*Materials provided:*
==============================
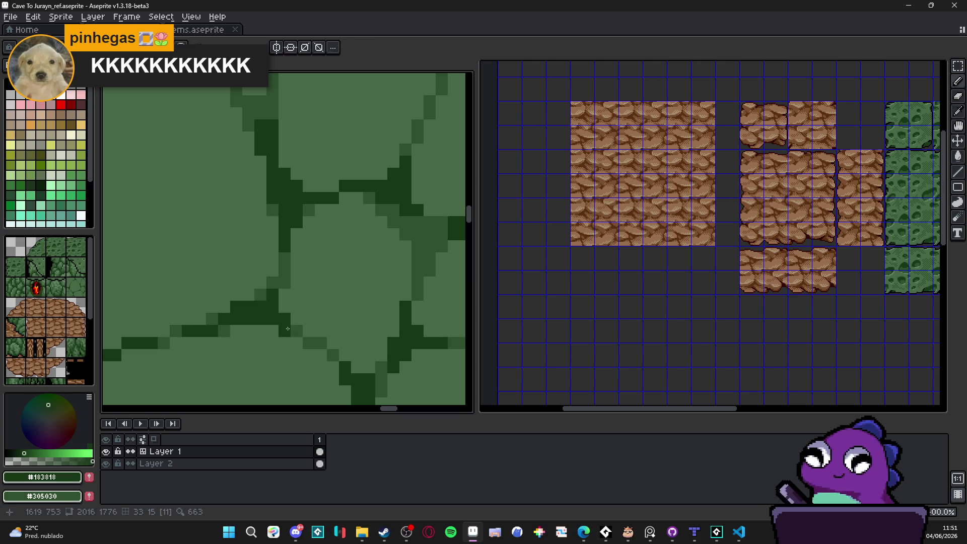
drag(284, 330, 293, 333)
alt+click(302, 340)
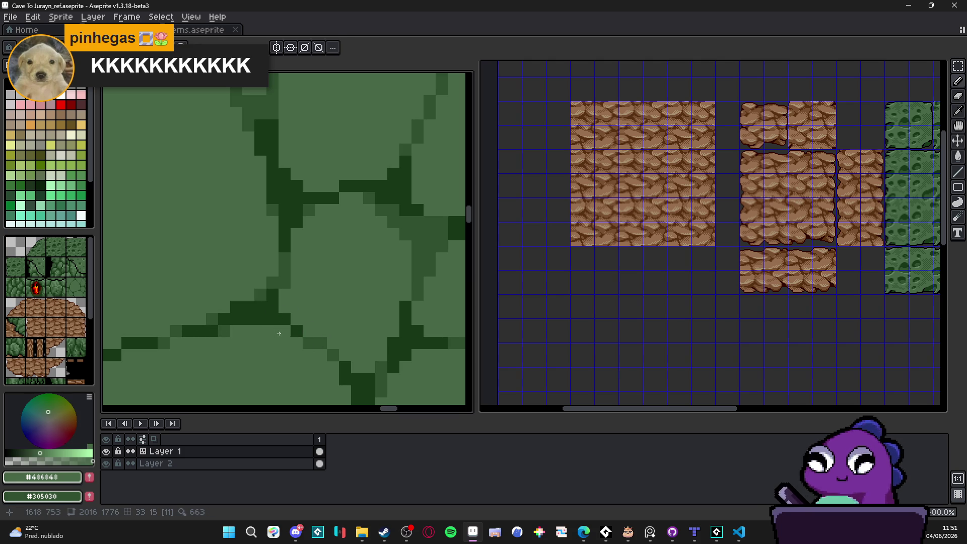
click(296, 343)
Paint darkest-green pixels at another crack junction, undoing one extra pixel.
scroll(302, 345, down, 2)
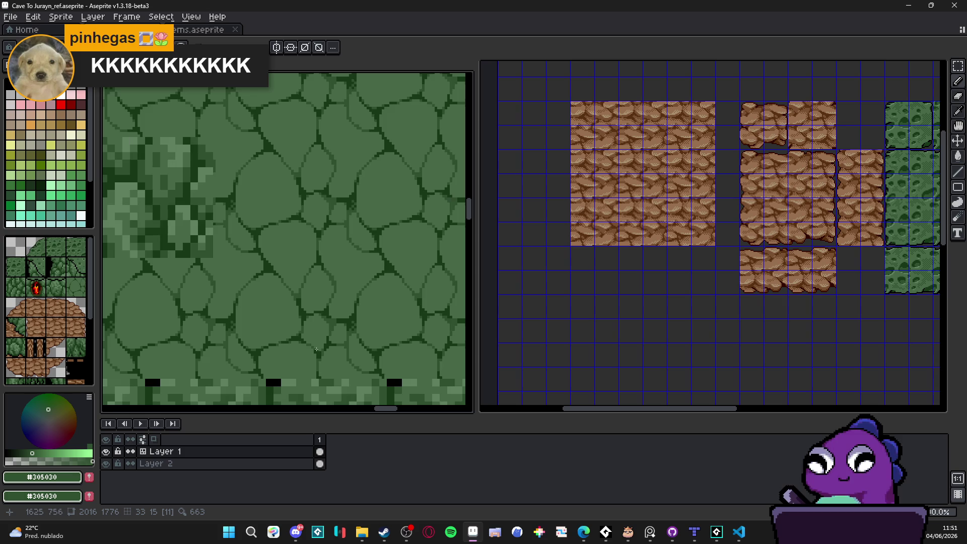
scroll(305, 287, up, 2)
alt+click(302, 282)
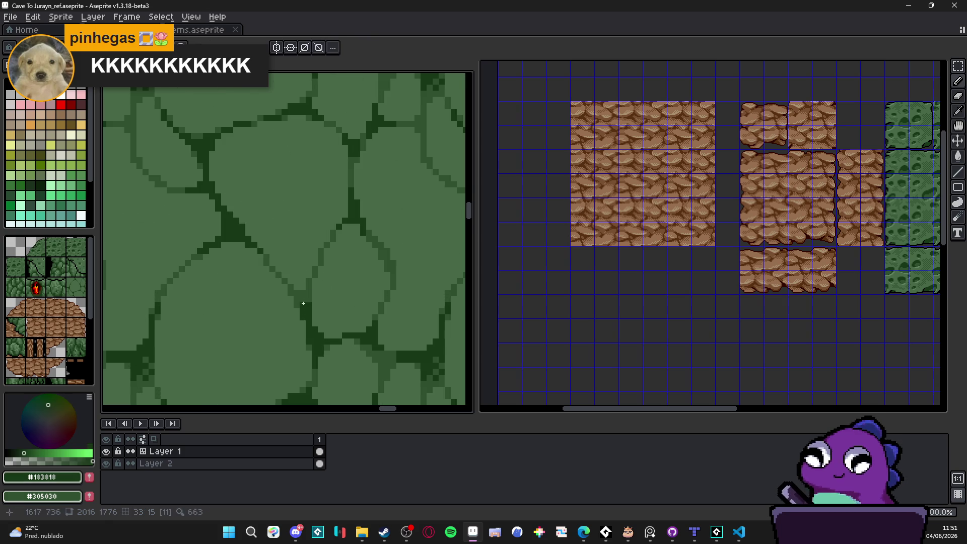
scroll(299, 279, up, 3)
drag(300, 279, 287, 274)
click(283, 292)
click(268, 277)
key(ctrl+z)
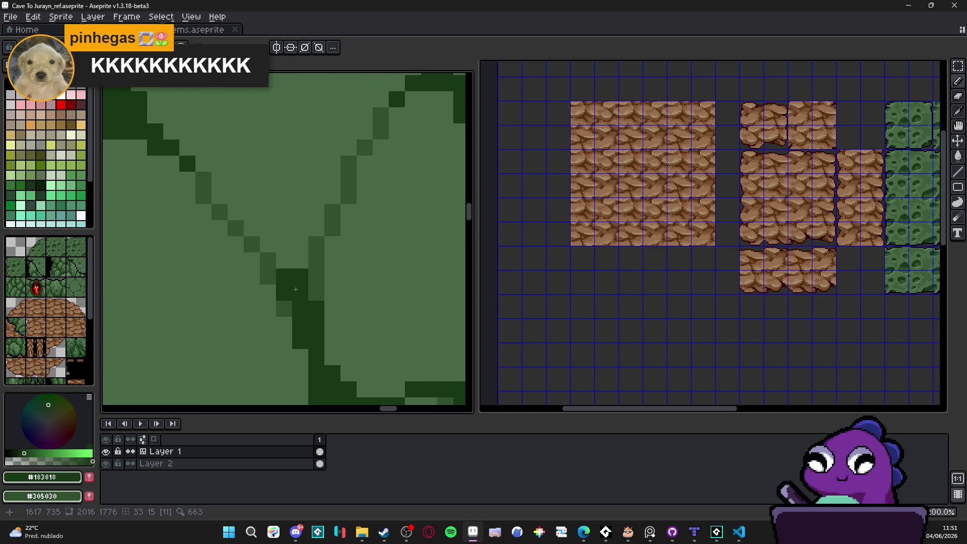
Thicken the crack with two dark pixels and save Cave To Jurayn_ref.aseprite.
scroll(302, 302, down, 3)
scroll(311, 308, up, 3)
click(307, 299)
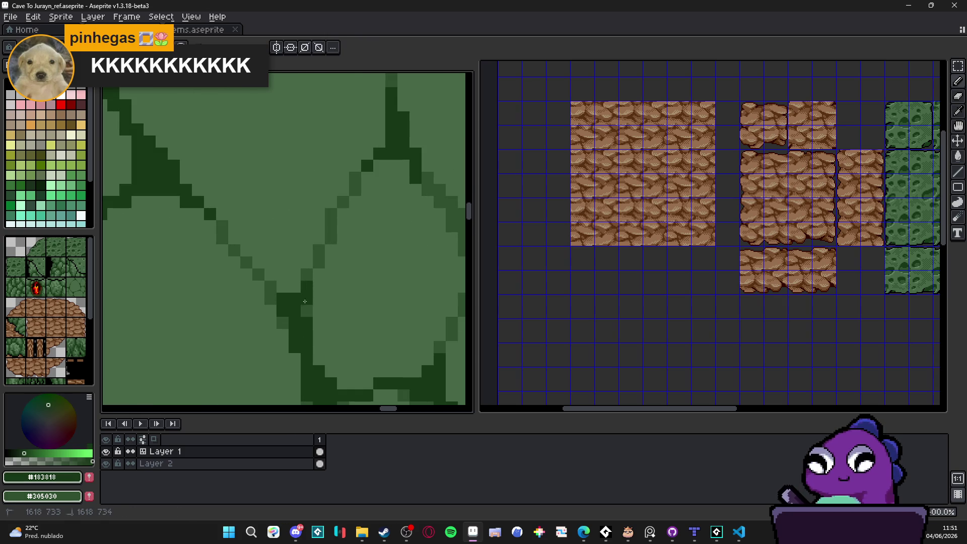
click(307, 311)
scroll(305, 315, down, 2)
scroll(285, 277, down, 2)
==============================
*Exercise requirements:*
From the entries above, pull out each line that includes "drag".

*Task response:*
drag(284, 330, 293, 333)
drag(300, 279, 287, 274)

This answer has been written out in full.